*Passage to read*
St Thomas Melbury Abbas | Church Guide |Church Calendar
The following guide was written by Bob Breach (revised 2005) with illustrations by Henry Gamper

A church has stood on this site for perhaps a thousand years. Melbury Abbas as the Second half of the name suggests was owned by the great Abbey, the Benedictine nunnery of Shaftesbury, founded by Alfred the Greatin 888 AD. He made his daughter the first Abbess. The first firm evidence of a Christian ministry here is of one Eilan, priest of Melbury in a document of 1150 AD. He is described as dependent on the generosity of the people since there was no farm or glebe.
At some point a stone church was built and a building survived until 1852, though it
was then in bad repair. We know it had a tower with three bells, at least one transept, and a west door. It was demolished and the present church, a larger building took its place on the same ancient site. It cost Sir Richard Glyn, the patron, who owned nearly the whole village, £2500.00. On 21st December 1852 the Bishop of Salisbury dedicated the new church to St Thomas, whose feast day it then was. The Rector, Henry T Glyn, a member of the patron's family, and many clergy assisted in a long ceremony.
The Village
The parish of Melbury Abbas has a population of three hundred and one in one hundred and twenty five households (2001 census). Of the people, fewer than 30% are retired and 16% are under school-leaving age. Onehundred and thirty are working- a third of them for themselves. The major occupations are agricultural related (30%) followed by services and manufacturing.
There is no school, pub or shop, but a thriving village hall and Club offers a bar, pool, skittles, a stage and a place for meetings. The WI, the Village Produce Association, the Melbury Abbas and Cann Group Parish Council and the St. Thomas's Preservation Society all use the hall a good deal. Live music, pantomime, skittle and darts matches are held throughout the year.
The history of the village can only be sketched here. Mesolithic man (a hunting and fishing nomadic people), left some evidence of his presence and on the downland which encloses much of the parish can be seen extensive evidence of Iron Age man. Scattered evidence of the Romans has been found, but the first certain settlement here was that of the AngloSaxons. The Domesday Book entry of 1086 records a village which probably had a population of about two hundred inhabitants and four mills. The name Melbury, which is Saxon, probably means a many-coloured fortified place. The village continued to exist through the Middle Ages.
In 1538 Henry VIII dissolved the Abbey and then sold the village to a new landlord, the Arundels of Wardour, about six miles to the north-east. The Arundels held it to 1818 In 1829 the Glyns, bankers and investors, bought it. In 1919 the Glyns sold Melbury largely to local people and the Dorset County Council.
Until after the second world war most of the people earned a living directly from the land, through the long agricultural history of alternating prosperity and depression.
After Domesday the numbers of people grew, halved probably after the black Death of 1349, recovered slowly and then grew sharply from about 1750.
In 1851, the year of the rebuilding of the church, four hundred and forty four lived here, but then the bad times and poor living drove them from the village so that the population had halved by 1901.
Among the oldest and most interesting buildings are East Melbury Farm, Manor Farm, and The Old Rectory near the church; two erstwhile inns, Glyn Arms and Spread Eagle; Writh, Allan's and Horders Farm in West Melbury'Grove Farm, Houses Farm, Parham's Farm, Church Farm and Melbury Mill; many smaller houses including Spring and Spinney Cottages, Cornhill Cottage, Downside and the adjacent row in The Street, By the Way, Summers's House and numbers 15 & 16.

*Stored data*
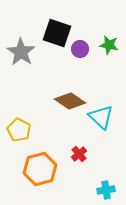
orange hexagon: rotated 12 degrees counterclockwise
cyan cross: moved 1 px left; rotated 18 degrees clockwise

*Task list*
[1] Retype the Melbury Abbas church guide from "Among the oldest" up to and including "numbers 15 & 16.".
[2] According to the Melbury Abbas church guide, who dedicated the new church on 21st December 1852?
[3] What comes next in the Melbury Abbas church guide after its final sentence? Write the continuation.

*Responses by task*
[1]
Among the oldest and most interesting buildings are East Melbury Farm, Manor Farm, and The Old Rectory near the church; two erstwhile inns, Glyn Arms and Spread Eagle; Writh, Allan's and Horders Farm in West Melbury'Grove Farm, Houses Farm, Parham's Farm, Church Farm and Melbury Mill; many smaller houses including Spring and Spinney Cottages, Cornhill Cottage, Downside and the adjacent row in The Street, By the Way, Summers's House and numbers 15 & 16.

[2] The Bishop of Salisbury.

[3]
Winterfield, a large house of stone from the site, was designed by a pupil of Lutyens in 1921. Many houses were rebuilt of greensand stone in the mid nineteenth century.
The complicated road system derives directly from an ancient network of farm lanes.
There has been continuity of human settlement and Christian worship here for about a thousand years.
The Building
You are looking at a well proportioned Christian shrine of Victorian Gothic, derived from the architecture of the thirteenth and fourteenth centuries. It is one of the many churches in North Dorset restored or rebuilt by the Victorian reformers. The same architect, George Evans, built a church in nearby Compton Abbas.
The church looks largely as it would have done at its opening except that the lighting and heating are of course modern.
It consists of a south entrance porch, through which you have just come, a nave with a three stage tower at the south-west end, a chancel and sanctuary, a small vestry on the north side, a north and south transept (the latter partly concealed by the organ) and a south aisle.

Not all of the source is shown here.